• [Aim of the task]:
The answer should consist of each line from the data below that includes "Supabase".

• [Task data]:
================================
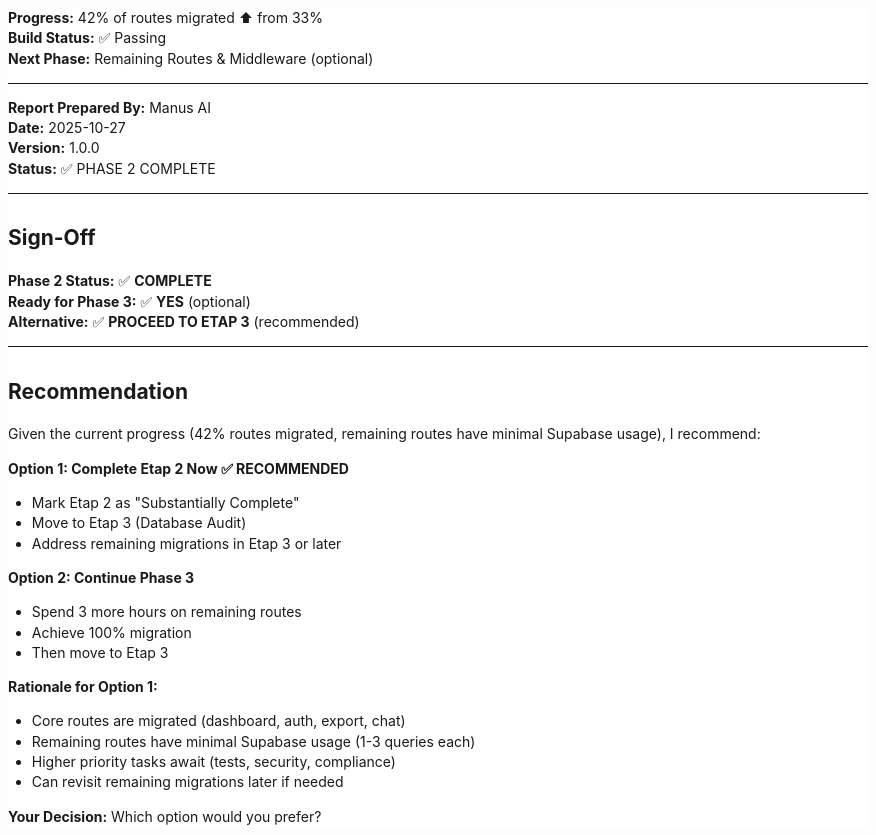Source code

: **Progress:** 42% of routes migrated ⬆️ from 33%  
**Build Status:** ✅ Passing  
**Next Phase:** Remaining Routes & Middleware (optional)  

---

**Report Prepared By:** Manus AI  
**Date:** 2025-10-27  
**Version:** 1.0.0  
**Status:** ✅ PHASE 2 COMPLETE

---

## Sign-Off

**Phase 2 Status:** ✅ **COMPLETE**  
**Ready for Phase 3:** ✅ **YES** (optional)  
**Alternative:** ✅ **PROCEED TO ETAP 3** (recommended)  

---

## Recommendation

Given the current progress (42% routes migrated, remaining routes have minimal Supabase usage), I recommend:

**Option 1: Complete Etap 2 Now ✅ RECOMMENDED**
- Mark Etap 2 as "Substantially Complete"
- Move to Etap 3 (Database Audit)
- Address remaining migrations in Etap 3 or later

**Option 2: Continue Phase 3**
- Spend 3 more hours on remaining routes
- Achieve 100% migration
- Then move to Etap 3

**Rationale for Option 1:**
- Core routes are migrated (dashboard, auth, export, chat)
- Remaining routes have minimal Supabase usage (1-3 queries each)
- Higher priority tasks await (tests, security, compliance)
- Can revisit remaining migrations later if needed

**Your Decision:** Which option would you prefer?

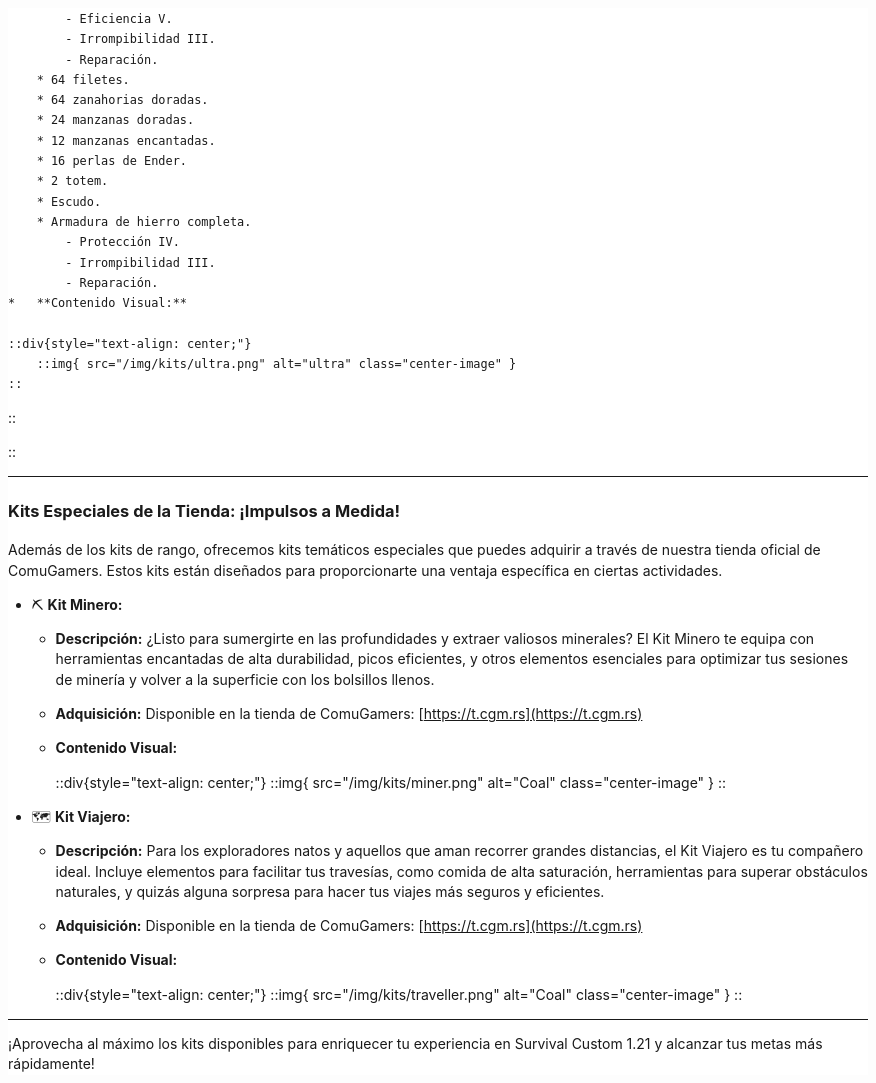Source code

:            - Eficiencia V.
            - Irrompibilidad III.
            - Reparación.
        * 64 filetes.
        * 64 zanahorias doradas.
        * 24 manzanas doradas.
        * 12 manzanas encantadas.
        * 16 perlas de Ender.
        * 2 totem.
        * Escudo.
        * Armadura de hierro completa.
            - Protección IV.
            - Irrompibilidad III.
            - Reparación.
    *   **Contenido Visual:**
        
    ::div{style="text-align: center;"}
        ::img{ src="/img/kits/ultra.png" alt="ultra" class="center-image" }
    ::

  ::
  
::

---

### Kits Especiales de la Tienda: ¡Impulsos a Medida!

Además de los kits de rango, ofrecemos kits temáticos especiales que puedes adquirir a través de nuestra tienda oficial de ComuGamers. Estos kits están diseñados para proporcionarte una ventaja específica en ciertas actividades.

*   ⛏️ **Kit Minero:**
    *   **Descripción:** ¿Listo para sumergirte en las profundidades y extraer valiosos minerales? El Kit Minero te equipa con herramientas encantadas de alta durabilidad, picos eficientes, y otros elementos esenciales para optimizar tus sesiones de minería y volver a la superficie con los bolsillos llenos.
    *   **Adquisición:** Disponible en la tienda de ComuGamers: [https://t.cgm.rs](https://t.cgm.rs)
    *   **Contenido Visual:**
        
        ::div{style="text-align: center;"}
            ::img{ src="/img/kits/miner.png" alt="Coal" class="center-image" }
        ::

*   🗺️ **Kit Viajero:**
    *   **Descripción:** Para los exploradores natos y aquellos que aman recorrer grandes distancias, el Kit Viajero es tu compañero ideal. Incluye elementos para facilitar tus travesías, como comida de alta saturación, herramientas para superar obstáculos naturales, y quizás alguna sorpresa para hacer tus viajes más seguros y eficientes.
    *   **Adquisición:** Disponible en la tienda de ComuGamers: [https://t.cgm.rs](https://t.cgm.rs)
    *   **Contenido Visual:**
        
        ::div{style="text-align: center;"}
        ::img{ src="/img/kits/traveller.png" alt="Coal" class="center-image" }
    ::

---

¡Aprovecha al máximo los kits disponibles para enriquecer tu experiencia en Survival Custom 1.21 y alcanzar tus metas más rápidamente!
================================
• [Result for this exercise]:
Given the current progress (42% routes migrated, remaining routes have minimal Supabase usage), I recommend:
- Remaining routes have minimal Supabase usage (1-3 queries each)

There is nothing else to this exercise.